Racist rant from pit bull advocate
Amid the rumor-mongering, a WhatsApp user identified as Kempton Park, Gauteng province home business services provider Belinda Magor posted, “What I say is ban the black man. They rape, they steal, they kill, worse than any pit bull could, and they get away with it. Ban those that are making the laws, ban Ekurhule [a city incorporating nine communities of English and Afrikaner names], ban the black man.
“Get all the black women and cut out their uteruses and their ovaries that they cannot procreate because they will all turn out the same because they all the same. I’m very passionate about this. Ban them, kill them, shoot them. Get rid of them because they are the problem. Not pit bulls, not animals. Animals are beautiful, and they deserve a warm bed, food, love and attention and everything else. God created those animals. Who created the black man, do you think God? I don’t think so.”

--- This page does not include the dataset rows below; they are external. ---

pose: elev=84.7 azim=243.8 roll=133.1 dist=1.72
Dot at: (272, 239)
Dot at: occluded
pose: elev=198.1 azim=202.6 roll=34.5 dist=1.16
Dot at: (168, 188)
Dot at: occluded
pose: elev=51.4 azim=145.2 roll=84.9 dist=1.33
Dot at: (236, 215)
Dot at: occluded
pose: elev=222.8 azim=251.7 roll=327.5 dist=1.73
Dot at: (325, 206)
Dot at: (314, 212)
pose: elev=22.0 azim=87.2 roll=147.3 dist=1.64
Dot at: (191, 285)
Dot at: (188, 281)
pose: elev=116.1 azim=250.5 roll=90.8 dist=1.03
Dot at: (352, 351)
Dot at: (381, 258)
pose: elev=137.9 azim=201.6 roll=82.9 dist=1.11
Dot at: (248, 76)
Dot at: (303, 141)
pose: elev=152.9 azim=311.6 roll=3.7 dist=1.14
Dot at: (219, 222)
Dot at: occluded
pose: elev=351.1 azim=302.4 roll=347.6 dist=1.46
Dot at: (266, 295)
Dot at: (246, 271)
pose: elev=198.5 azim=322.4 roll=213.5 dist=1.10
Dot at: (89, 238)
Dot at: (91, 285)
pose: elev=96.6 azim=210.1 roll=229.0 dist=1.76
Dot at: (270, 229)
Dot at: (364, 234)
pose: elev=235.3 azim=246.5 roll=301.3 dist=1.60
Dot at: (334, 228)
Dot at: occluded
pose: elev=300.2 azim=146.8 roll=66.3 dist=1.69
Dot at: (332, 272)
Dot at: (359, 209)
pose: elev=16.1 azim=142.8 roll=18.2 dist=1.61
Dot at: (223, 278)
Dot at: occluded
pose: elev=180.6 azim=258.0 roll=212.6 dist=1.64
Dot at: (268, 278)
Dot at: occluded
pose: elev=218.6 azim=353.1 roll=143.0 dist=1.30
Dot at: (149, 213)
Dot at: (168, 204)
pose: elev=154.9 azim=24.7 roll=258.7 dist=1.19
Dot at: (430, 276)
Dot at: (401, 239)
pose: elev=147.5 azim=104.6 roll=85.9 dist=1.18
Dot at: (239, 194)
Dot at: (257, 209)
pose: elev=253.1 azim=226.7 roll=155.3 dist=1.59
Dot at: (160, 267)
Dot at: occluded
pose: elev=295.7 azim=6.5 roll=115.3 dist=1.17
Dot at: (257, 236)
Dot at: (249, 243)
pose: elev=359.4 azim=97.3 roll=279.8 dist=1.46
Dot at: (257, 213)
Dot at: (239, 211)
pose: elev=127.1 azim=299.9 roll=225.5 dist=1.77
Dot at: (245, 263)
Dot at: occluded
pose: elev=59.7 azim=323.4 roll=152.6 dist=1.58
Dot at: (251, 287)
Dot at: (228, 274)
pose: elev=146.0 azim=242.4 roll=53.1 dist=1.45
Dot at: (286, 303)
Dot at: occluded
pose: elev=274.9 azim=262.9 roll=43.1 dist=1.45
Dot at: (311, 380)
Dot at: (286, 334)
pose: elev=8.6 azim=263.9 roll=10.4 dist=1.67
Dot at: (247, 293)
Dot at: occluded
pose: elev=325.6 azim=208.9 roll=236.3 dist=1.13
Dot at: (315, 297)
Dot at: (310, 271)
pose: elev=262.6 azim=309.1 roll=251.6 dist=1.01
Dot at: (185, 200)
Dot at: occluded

“Act in a civilized manner”
The racist rant probably could not have come at a worse time for the Pit Bull Federation of South Africa, struggling to enlist black South African support in opposition to banning pit bulls.
Pit bulls, along with Boerboels and Rhodesian ridgebacks before pit bulls came into vogue after the fall of the former white-led apartheid government in 1992, have historically been kept chiefly by white South Africans, who are less than 8% of the population.
Black South Africans, about 80% of the population, probably now keep just as many pit bulls, though no survey data exists to establish this.
What is clear, however, is that about 80% of South African pit bull victims are black, many of whom are attacked by pit bulls belonging to white property owners, often while working for those property owners.
Posted the Pit Bull Federation of South Africa in response to the Magor rant, “We caution ‘activists’ to act in a civilized manner, as your actions impact the public perception of the pit bull.”
Tracked down by TimesLIVE, Magor explained, “I’m diabetic. When your sugar is out of whack, which happens quite often, you don’t think clearly. You can’t focus. There’s like a cloud over your mind. I’m on insulin. If my sugar is out of whack, that is why I don’t do an office job, I cannot do it.”
Diabetics around South Africa, of all races, are wondering how that explains anything.